What you have to do: Please format the data below as a Markdown table with the columns Row and Line, giving each line its own numbered row, skipping blank lines and leaving out the pictures. Begin at the line that has "pose: elev=252.1 azim=204.9" and stop after the line that has "Dot at: (253, 197)".

********

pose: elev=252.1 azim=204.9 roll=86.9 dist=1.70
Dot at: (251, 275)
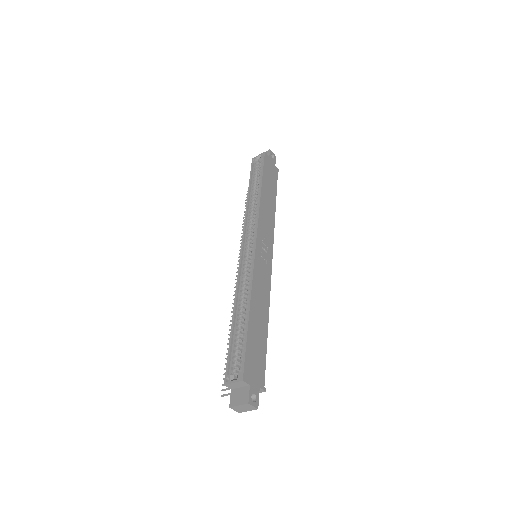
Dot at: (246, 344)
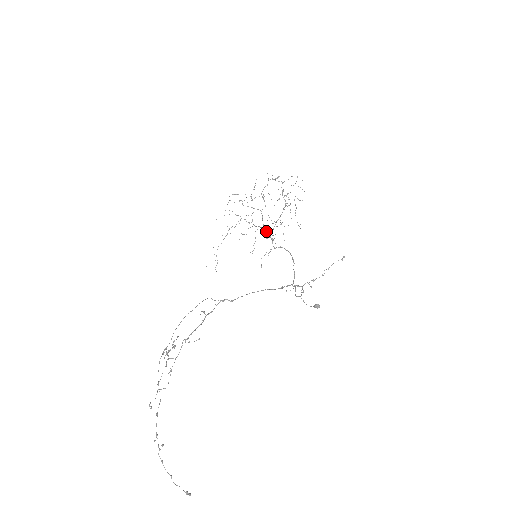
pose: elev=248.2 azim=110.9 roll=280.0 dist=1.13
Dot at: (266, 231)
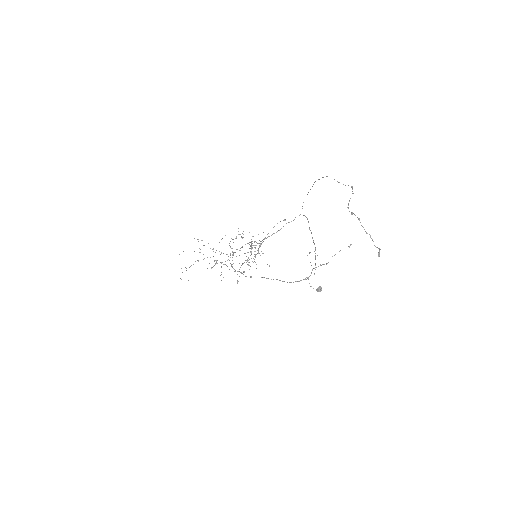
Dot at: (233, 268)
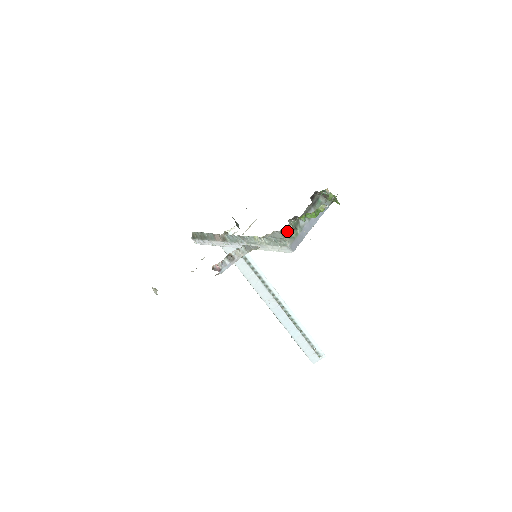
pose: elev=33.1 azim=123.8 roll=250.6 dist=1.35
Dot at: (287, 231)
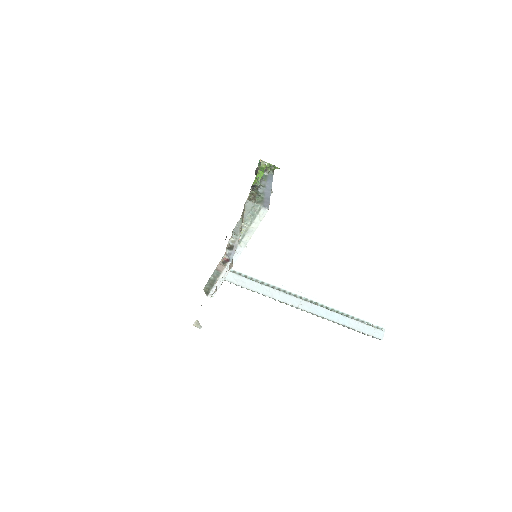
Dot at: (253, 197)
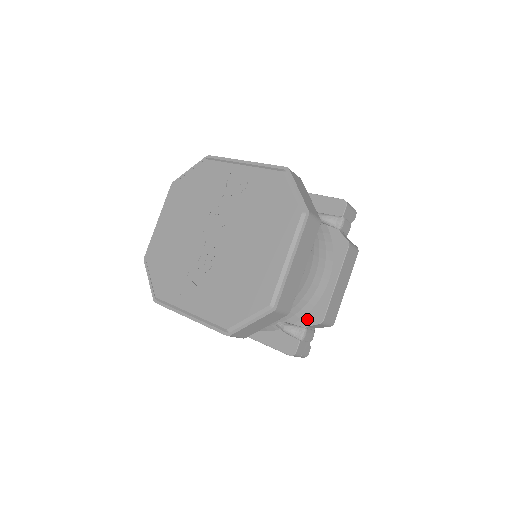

********

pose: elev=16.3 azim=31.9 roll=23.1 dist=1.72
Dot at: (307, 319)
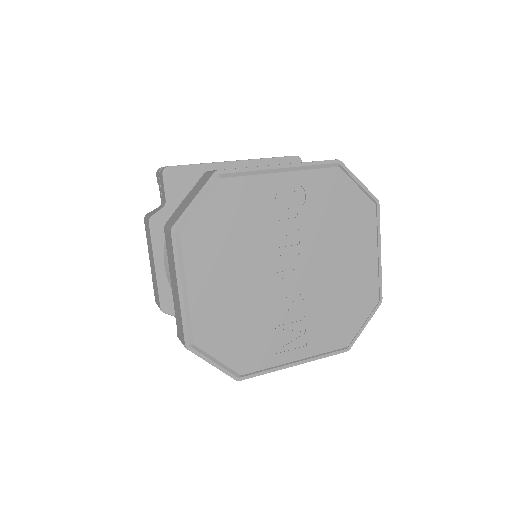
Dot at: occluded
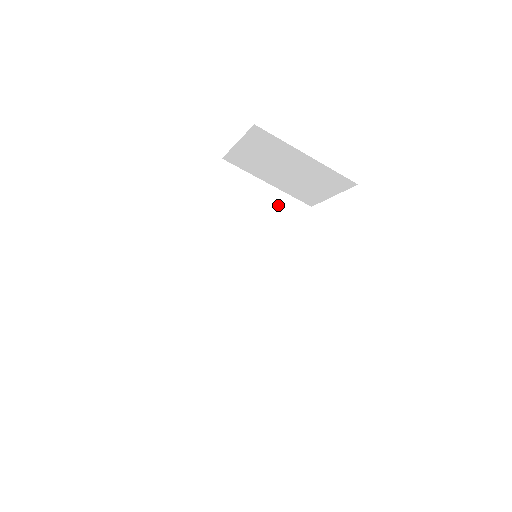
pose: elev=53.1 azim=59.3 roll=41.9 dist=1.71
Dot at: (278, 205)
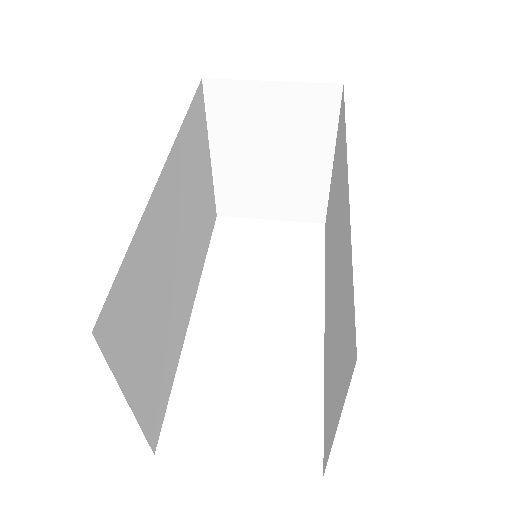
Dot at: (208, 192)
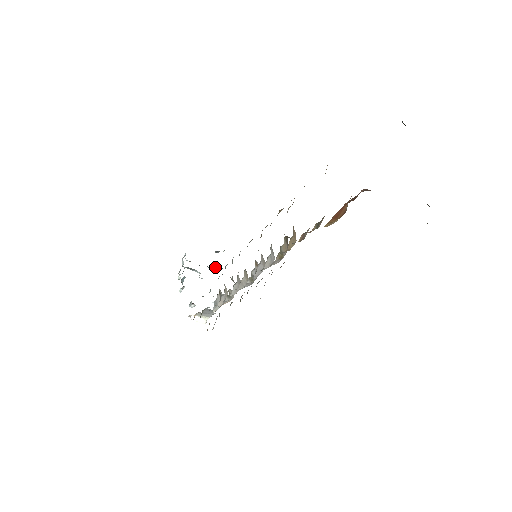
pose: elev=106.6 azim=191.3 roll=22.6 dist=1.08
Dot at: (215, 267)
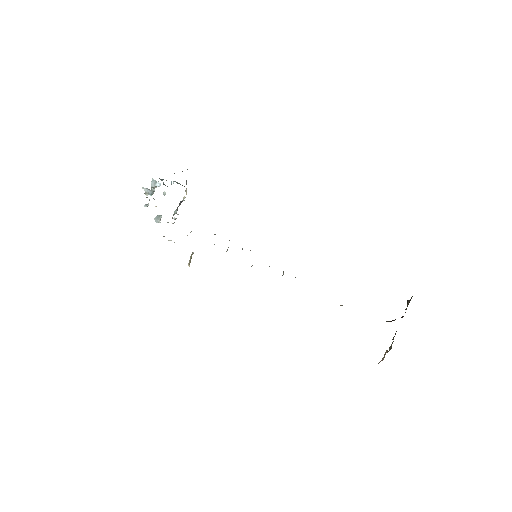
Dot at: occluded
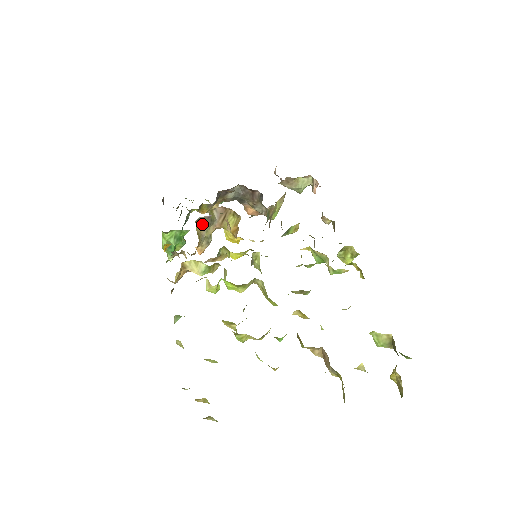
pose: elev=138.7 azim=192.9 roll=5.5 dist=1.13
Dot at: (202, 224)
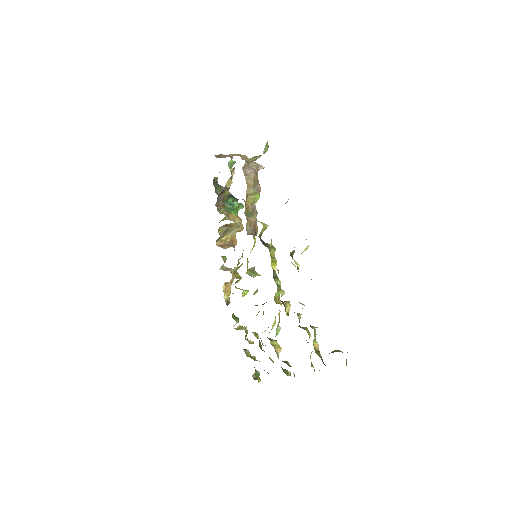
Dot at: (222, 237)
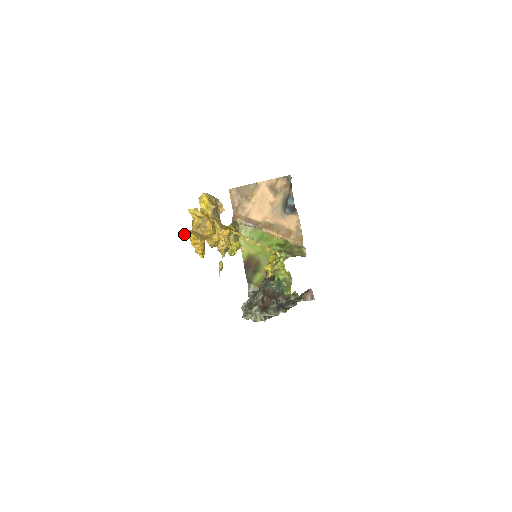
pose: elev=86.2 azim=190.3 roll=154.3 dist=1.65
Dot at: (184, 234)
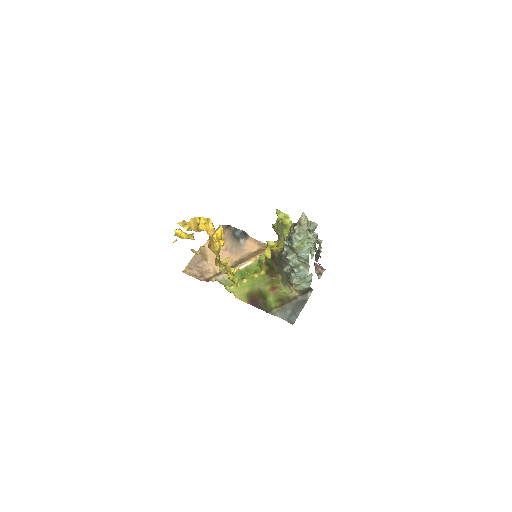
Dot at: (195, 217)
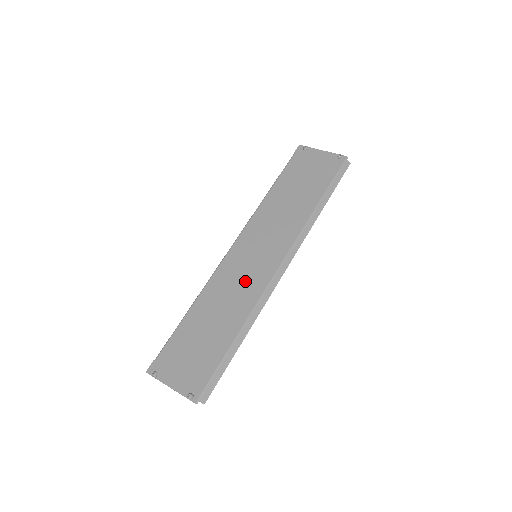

********

Output:
| Row | Line |
|---|---|
| 1 | pose: elev=252.1 azim=204.9 roll=86.9 dist=1.70 |
| 2 | Dot at: (251, 275) |
| 3 | Dot at: (246, 344) |
| 4 | pose: elev=248.2 azim=110.9 roll=280.0 dist=1.13 |
| 5 | Dot at: (266, 231) |
| 6 | Dot at: (233, 268) |
| 7 | pose: elev=33.1 azim=123.8 roll=250.6 dist=1.35 |
| 8 | Dot at: (287, 231) |
| 9 | Dot at: (253, 197) |